Chris -   If I have a healthy gut and I'm just presenting normal food stuffs then I can understand that being an absolutely perfect mechanism.  But what about when I get a dose of Delhi belly or Montezuma's revenge, I get bacteria there that I shouldn't have or an overgrowth of even a parasite.  Surely, there will then be antigens going across the wall of the gut.  How do you stop the immune system saying these are friendly?  How do you make the immune system on that occasion decide to attack that foreign antigen?

Mark -   It's interesting that we've seen that this function of goblet cells appears to be downregulated when you have a pathogenic infection, so it's as if the barrier, the mucosal barrier, tightens up.
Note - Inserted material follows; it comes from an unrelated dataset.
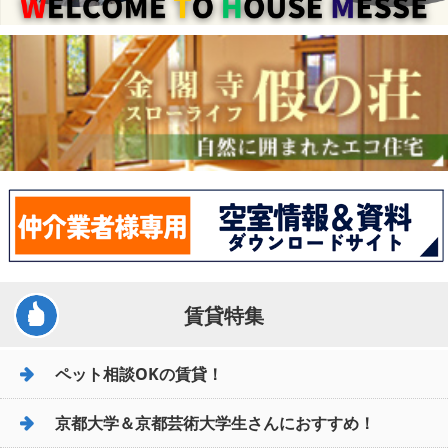
賃貸特集
ペット相談OKの賃貸！
京都大学＆京都芸術大学生さんにおすすめ！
So that's one response, but the fact that the antigen is coming in with a pathogenic organism will cause inflammation, pathogen associated molecular patterns will stimulate dendritic cells in such a way that they promote an inflammatory immune response.  So again, that would happen at the level of the dendritic cell.
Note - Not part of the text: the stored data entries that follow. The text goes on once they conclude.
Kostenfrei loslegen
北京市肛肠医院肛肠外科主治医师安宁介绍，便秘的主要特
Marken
Chris -   And what about in allergy states and other disease states?  We know that there's an association if you give very young kids big doses of broad spectrum antibiotics that clear out lots of the bacteria that should be there then they're much more likely to develop allergy and diarrheal states later in life.  Have you got any clues from the mechanism you've spotted how that sort of thing might actually be manifest and why it happens?

Mark -   Yes, we do.  So for example in the paper, we used germ-free mice that lack the normal flora that would colonise the small intestine.  And in that case, we saw quite a lot of antigen being transported across.  So, that experiment is showing that the normal flora or the bacteria in the gut may very well regulate this process. So depending on what species of bacteria are present or whether or not it's pathogenic or non-pathogenic, that could tie in very closely with how much of that antigen is delivered across the epithelium and change the character of the subsequent immune response.

Chris -   And are you in a position now to manipulate this system?  Do you understand what the trafficking system is, so that you can go in and intervene, and stop things that might provoke an allergy or indeed in someone who has an established allergy, stop it presenting itself to the immune system, so that person's allergy goes away?

Mark -   We are definitely working in that direction.  It turns out that we think this transport function is directly related to goblet cell secretion.  And of course, we have both agonists and antagonists to either induce secretion or inhibit secretion.  So, we are looking in various models right now to see how either shutting down this goblet cell mediated antigen transport or upregulating it may affect outcomes in models of inflammatory bowel disease for example.